20 / The structure of DNA: a double helix with matching base pairs of CG and AT. Image from U.S. Department of Energy Genomic Science Program. /
If all of the sequence reads were perfectly accurate, matching the overlapping ones would be routine. However, about 1 percent of base pairs were misread, and this meant the overlapping jigsaw puzzle pieces would not match. The approach then became to find a good match rather than the best match (see Figure 21).
Another issue, somewhat more subtle, was the problem of repeats. Human genomes include many sequences that repeat identically in many places. These repeats were a big headache for genome sequencers because when a contiguous region ended with a pattern that occurred in many places, they had no idea which puzzle piece should come next.
The way around the problem, it turned out, was to take a longer snippet of DNA—say, several thousand base pairs long—and sequence both ends. Even though you can’t sequence the middle, you can at least get a few hundred base pairs at each end and estimate how many base pairs lie between them. This gives you strings that link two jigsaw puzzle pieces together, including some that are on opposite sides of a gap or a repeat. These tethers create a scaffold to hang the “contigs” onto. Finally, the scaffolds could be wheeled into proper position by using the Human Genome Project’s high-level map of the genome.

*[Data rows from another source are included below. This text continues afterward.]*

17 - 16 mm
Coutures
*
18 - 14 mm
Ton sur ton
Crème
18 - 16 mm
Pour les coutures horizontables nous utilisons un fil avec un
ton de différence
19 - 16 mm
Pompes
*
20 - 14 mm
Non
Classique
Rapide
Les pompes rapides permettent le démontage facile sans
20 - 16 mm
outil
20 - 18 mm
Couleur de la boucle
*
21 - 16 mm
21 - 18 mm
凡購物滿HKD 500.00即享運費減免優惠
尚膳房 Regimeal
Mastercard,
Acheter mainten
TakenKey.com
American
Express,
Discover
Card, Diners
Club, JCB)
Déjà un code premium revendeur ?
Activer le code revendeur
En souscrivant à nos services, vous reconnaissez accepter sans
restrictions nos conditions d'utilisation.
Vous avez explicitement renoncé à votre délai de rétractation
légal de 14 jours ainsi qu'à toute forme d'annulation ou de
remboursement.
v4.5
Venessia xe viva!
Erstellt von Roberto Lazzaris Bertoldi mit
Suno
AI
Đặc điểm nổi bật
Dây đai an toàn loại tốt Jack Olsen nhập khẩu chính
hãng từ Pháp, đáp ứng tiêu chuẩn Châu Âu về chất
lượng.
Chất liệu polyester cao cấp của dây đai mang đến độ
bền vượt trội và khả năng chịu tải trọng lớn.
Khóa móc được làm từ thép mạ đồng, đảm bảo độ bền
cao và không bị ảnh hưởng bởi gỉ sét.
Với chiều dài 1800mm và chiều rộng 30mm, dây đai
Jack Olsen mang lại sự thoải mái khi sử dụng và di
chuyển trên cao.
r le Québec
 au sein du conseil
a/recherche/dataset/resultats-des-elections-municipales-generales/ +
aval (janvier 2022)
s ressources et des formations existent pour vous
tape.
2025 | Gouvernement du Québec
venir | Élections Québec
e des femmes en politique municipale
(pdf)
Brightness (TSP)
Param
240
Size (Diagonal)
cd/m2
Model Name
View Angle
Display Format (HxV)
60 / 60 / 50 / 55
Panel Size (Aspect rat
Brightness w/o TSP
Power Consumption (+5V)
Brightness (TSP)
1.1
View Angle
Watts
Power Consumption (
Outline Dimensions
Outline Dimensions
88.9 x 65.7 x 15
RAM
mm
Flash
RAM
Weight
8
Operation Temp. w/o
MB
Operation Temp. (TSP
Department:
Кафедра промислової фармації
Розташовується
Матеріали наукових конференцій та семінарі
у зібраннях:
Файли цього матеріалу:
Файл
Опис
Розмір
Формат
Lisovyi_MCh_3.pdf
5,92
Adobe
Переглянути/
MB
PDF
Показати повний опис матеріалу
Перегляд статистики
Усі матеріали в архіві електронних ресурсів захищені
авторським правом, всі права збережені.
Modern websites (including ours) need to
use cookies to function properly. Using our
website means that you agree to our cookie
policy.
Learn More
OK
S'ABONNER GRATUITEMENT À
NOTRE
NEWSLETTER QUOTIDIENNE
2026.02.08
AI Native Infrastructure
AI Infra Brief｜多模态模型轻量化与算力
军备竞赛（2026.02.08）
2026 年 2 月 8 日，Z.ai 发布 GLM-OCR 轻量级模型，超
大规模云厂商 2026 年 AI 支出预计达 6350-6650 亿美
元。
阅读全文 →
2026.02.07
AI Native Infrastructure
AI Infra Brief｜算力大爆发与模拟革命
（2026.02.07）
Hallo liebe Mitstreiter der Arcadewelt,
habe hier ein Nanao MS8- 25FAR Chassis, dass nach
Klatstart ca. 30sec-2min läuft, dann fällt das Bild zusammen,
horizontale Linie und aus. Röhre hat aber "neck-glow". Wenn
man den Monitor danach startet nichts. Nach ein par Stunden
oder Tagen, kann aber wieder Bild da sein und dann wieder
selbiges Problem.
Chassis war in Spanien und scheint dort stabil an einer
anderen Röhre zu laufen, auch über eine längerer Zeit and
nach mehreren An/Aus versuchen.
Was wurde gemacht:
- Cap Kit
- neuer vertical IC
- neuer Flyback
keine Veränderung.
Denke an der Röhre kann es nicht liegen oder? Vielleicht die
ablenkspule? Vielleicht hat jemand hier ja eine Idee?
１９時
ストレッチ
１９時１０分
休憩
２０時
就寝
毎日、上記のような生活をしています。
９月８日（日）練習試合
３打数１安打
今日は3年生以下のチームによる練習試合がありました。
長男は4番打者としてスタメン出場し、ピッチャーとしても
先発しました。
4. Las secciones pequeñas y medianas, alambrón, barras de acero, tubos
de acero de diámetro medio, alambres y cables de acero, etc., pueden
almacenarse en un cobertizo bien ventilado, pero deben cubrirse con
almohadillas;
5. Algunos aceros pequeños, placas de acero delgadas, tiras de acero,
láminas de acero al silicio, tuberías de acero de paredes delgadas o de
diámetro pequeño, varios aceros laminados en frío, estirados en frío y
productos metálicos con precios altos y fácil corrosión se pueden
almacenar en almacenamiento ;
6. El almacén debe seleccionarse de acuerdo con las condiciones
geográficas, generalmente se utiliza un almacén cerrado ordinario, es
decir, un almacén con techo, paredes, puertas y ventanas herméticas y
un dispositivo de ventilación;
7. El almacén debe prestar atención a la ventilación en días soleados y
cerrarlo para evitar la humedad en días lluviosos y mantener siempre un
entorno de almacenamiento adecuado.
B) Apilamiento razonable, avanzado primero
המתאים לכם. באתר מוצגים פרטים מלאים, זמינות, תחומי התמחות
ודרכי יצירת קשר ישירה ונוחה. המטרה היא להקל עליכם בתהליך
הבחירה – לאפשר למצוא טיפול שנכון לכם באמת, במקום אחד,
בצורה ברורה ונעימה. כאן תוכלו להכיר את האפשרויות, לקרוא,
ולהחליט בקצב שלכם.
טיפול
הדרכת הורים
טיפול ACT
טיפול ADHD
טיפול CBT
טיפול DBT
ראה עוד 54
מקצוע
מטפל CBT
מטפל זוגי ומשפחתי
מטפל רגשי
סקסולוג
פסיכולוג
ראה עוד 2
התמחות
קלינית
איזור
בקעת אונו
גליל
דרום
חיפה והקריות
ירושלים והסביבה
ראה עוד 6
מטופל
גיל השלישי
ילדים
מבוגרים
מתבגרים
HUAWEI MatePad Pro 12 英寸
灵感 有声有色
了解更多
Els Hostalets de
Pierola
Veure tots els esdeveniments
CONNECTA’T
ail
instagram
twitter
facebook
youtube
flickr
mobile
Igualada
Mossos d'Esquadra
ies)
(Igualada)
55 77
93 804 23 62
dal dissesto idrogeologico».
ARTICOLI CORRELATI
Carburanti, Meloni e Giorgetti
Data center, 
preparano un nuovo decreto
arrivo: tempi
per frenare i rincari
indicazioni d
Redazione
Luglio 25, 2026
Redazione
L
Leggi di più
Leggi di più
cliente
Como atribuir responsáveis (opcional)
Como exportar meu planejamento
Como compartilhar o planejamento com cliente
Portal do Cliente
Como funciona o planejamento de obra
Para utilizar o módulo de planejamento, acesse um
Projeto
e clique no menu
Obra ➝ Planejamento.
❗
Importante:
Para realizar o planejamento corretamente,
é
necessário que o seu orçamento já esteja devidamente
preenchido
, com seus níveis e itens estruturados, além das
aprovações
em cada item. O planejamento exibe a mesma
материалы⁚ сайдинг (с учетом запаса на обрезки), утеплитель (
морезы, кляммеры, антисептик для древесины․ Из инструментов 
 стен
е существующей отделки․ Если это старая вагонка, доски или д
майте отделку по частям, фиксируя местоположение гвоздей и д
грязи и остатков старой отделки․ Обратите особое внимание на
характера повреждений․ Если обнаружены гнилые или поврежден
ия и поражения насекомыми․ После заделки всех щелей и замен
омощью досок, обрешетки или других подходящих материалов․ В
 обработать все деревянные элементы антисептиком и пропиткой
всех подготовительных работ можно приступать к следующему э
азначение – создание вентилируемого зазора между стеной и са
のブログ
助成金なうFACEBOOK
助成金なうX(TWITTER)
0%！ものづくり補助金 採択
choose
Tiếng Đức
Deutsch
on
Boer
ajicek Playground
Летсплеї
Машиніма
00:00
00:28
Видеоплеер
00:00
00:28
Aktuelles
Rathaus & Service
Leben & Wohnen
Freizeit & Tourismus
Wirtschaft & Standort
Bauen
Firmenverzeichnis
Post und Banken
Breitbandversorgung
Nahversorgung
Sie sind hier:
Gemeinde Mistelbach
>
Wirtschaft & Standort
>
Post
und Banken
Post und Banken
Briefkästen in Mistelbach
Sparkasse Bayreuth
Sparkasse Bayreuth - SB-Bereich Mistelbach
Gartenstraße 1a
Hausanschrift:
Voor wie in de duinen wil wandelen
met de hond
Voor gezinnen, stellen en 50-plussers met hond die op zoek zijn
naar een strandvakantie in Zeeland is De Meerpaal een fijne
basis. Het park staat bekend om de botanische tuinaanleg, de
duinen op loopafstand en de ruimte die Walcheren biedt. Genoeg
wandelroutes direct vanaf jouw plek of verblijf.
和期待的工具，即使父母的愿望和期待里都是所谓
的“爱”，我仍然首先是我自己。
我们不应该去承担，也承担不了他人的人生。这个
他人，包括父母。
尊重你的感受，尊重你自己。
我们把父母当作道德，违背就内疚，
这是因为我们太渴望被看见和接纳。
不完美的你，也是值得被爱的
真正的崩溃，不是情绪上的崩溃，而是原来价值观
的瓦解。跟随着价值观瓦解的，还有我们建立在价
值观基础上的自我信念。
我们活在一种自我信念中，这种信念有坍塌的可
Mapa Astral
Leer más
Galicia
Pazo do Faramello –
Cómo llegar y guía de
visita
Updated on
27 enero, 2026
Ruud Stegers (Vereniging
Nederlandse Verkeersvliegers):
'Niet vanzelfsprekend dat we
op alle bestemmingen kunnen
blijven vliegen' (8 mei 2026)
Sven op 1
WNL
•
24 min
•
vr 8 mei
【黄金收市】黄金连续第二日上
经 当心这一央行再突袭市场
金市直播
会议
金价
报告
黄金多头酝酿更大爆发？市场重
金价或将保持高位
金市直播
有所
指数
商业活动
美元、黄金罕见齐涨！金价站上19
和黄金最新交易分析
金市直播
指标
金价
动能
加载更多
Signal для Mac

In the more than a decade since the completion of the human genome, the landscape has changed in at least two important ways. First, because a “reference” human genome is now available (in fact, many such reference genomes are), no human genome has to be sequenced from scratch. If you have a patient with cancer or with a genetic disease, you can zero in on the 0.1 percent of the genome that is different from the reference version and ignore the 99.9 percent that is the same. Thus the problem is not one of assembling the genome but of looking up sequences in the reference genome that are similar to (but slightly different from) your patient’s.